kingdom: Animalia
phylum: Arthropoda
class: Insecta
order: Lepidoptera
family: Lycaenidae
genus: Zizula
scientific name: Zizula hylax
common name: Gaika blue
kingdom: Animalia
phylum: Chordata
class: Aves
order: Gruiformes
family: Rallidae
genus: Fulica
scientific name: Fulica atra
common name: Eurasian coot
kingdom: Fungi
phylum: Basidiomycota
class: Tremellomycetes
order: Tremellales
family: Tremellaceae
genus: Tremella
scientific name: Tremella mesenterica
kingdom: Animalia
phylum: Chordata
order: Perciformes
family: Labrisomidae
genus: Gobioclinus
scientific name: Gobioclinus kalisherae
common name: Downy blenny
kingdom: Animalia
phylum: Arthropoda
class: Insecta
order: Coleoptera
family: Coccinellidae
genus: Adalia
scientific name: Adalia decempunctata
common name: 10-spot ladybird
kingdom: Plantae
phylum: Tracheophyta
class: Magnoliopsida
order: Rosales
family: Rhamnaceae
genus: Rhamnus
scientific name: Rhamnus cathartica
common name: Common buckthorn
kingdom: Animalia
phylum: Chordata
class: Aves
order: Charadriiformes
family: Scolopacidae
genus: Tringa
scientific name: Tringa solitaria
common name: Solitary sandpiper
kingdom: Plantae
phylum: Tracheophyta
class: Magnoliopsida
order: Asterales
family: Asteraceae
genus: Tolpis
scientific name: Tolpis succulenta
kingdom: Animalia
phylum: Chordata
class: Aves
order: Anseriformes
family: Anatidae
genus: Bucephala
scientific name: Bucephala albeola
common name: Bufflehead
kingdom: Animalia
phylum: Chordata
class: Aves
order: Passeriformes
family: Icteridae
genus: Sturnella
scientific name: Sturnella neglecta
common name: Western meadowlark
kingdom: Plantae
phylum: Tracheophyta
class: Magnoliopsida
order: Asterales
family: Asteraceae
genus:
☆ ☆ ☆ ☆
#### [Problem details]
Please copy out, word for word, the lines of the material that start at the line containing "genus: Tringa" and run through the last line of the material, including both of those lines.

#### [Problem solution]
genus: Tringa
scientific name: Tringa solitaria
common name: Solitary sandpiper
kingdom: Plantae
phylum: Tracheophyta
class: Magnoliopsida
order: Asterales
family: Asteraceae
genus: Tolpis
scientific name: Tolpis succulenta
kingdom: Animalia
phylum: Chordata
class: Aves
order: Anseriformes
family: Anatidae
genus: Bucephala
scientific name: Bucephala albeola
common name: Bufflehead
kingdom: Animalia
phylum: Chordata
class: Aves
order: Passeriformes
family: Icteridae
genus: Sturnella
scientific name: Sturnella neglecta
common name: Western meadowlark
kingdom: Plantae
phylum: Tracheophyta
class: Magnoliopsida
order: Asterales
family: Asteraceae
genus:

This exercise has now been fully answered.